━━ Record set
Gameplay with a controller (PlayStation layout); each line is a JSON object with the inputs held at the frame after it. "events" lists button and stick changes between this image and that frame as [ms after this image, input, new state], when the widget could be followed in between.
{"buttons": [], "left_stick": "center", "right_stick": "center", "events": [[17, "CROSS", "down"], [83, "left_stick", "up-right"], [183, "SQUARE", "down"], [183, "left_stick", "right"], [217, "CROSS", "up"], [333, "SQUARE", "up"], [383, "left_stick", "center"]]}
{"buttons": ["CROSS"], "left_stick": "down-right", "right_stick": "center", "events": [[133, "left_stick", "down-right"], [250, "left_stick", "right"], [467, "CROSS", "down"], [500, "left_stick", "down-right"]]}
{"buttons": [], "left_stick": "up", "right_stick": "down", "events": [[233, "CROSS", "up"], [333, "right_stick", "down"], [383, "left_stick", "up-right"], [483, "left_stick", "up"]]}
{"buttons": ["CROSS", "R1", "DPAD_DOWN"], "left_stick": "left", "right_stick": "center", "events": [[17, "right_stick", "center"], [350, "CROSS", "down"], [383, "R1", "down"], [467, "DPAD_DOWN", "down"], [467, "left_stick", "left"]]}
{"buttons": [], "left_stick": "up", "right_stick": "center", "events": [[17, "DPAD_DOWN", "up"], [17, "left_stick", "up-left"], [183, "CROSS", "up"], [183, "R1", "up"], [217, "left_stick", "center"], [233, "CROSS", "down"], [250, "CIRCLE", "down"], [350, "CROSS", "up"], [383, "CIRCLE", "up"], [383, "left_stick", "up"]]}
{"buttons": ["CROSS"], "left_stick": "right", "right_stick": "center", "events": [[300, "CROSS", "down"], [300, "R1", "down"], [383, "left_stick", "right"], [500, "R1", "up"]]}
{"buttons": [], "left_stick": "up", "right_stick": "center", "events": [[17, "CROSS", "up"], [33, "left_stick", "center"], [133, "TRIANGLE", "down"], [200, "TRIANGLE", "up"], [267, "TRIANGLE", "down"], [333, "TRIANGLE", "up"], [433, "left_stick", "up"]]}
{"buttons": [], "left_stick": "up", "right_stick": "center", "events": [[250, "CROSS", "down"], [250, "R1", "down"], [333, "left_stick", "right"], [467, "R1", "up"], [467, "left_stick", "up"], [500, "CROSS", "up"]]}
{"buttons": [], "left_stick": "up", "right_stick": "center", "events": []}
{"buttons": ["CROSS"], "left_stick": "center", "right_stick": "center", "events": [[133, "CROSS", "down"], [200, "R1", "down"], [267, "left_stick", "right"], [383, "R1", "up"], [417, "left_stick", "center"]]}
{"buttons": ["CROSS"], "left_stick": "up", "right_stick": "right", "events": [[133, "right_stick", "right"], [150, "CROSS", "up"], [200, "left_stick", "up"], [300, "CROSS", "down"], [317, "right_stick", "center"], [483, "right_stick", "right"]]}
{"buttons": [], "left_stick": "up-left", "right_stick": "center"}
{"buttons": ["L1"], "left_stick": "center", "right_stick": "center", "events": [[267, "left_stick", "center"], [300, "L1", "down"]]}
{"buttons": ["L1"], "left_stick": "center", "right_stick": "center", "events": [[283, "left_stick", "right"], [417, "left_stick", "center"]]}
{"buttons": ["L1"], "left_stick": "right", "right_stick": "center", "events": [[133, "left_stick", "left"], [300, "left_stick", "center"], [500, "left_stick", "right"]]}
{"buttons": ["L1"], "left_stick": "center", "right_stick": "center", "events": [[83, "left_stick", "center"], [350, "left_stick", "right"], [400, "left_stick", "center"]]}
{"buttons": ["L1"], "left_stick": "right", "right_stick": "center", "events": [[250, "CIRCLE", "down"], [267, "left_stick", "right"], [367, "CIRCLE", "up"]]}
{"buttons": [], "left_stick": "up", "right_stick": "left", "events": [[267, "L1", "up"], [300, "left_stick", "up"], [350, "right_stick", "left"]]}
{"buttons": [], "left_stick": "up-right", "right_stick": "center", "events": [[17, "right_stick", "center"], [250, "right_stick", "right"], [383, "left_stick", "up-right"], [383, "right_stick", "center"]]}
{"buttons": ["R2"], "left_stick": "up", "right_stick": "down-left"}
━━━━
Exercise requirements:
The full listing is to be copied verbatim.

Output of the task:
Gameplay with a controller (PlayStation layout); each line is a JSON object with the inputs held at the frame after it. "events" lists button and stick changes between this image and that frame as [ms after this image, input, new state], when the widget could be followed in between.
{"buttons": [], "left_stick": "center", "right_stick": "center", "events": [[17, "CROSS", "down"], [83, "left_stick", "up-right"], [183, "SQUARE", "down"], [183, "left_stick", "right"], [217, "CROSS", "up"], [333, "SQUARE", "up"], [383, "left_stick", "center"]]}
{"buttons": ["CROSS"], "left_stick": "down-right", "right_stick": "center", "events": [[133, "left_stick", "down-right"], [250, "left_stick", "right"], [467, "CROSS", "down"], [500, "left_stick", "down-right"]]}
{"buttons": [], "left_stick": "up", "right_stick": "down", "events": [[233, "CROSS", "up"], [333, "right_stick", "down"], [383, "left_stick", "up-right"], [483, "left_stick", "up"]]}
{"buttons": ["CROSS", "R1", "DPAD_DOWN"], "left_stick": "left", "right_stick": "center", "events": [[17, "right_stick", "center"], [350, "CROSS", "down"], [383, "R1", "down"], [467, "DPAD_DOWN", "down"], [467, "left_stick", "left"]]}
{"buttons": [], "left_stick": "up", "right_stick": "center", "events": [[17, "DPAD_DOWN", "up"], [17, "left_stick", "up-left"], [183, "CROSS", "up"], [183, "R1", "up"], [217, "left_stick", "center"], [233, "CROSS", "down"], [250, "CIRCLE", "down"], [350, "CROSS", "up"], [383, "CIRCLE", "up"], [383, "left_stick", "up"]]}
{"buttons": ["CROSS"], "left_stick": "right", "right_stick": "center", "events": [[300, "CROSS", "down"], [300, "R1", "down"], [383, "left_stick", "right"], [500, "R1", "up"]]}
{"buttons": [], "left_stick": "up", "right_stick": "center", "events": [[17, "CROSS", "up"], [33, "left_stick", "center"], [133, "TRIANGLE", "down"], [200, "TRIANGLE", "up"], [267, "TRIANGLE", "down"], [333, "TRIANGLE", "up"], [433, "left_stick", "up"]]}
{"buttons": [], "left_stick": "up", "right_stick": "center", "events": [[250, "CROSS", "down"], [250, "R1", "down"], [333, "left_stick", "right"], [467, "R1", "up"], [467, "left_stick", "up"], [500, "CROSS", "up"]]}
{"buttons": [], "left_stick": "up", "right_stick": "center", "events": []}
{"buttons": ["CROSS"], "left_stick": "center", "right_stick": "center", "events": [[133, "CROSS", "down"], [200, "R1", "down"], [267, "left_stick", "right"], [383, "R1", "up"], [417, "left_stick", "center"]]}
{"buttons": ["CROSS"], "left_stick": "up", "right_stick": "right", "events": [[133, "right_stick", "right"], [150, "CROSS", "up"], [200, "left_stick", "up"], [300, "CROSS", "down"], [317, "right_stick", "center"], [483, "right_stick", "right"]]}
{"buttons": [], "left_stick": "up-left", "right_stick": "center"}
{"buttons": ["L1"], "left_stick": "center", "right_stick": "center", "events": [[267, "left_stick", "center"], [300, "L1", "down"]]}
{"buttons": ["L1"], "left_stick": "center", "right_stick": "center", "events": [[283, "left_stick", "right"], [417, "left_stick", "center"]]}
{"buttons": ["L1"], "left_stick": "right", "right_stick": "center", "events": [[133, "left_stick", "left"], [300, "left_stick", "center"], [500, "left_stick", "right"]]}
{"buttons": ["L1"], "left_stick": "center", "right_stick": "center", "events": [[83, "left_stick", "center"], [350, "left_stick", "right"], [400, "left_stick", "center"]]}
{"buttons": ["L1"], "left_stick": "right", "right_stick": "center", "events": [[250, "CIRCLE", "down"], [267, "left_stick", "right"], [367, "CIRCLE", "up"]]}
{"buttons": [], "left_stick": "up", "right_stick": "left", "events": [[267, "L1", "up"], [300, "left_stick", "up"], [350, "right_stick", "left"]]}
{"buttons": [], "left_stick": "up-right", "right_stick": "center", "events": [[17, "right_stick", "center"], [250, "right_stick", "right"], [383, "left_stick", "up-right"], [383, "right_stick", "center"]]}
{"buttons": ["R2"], "left_stick": "up", "right_stick": "down-left"}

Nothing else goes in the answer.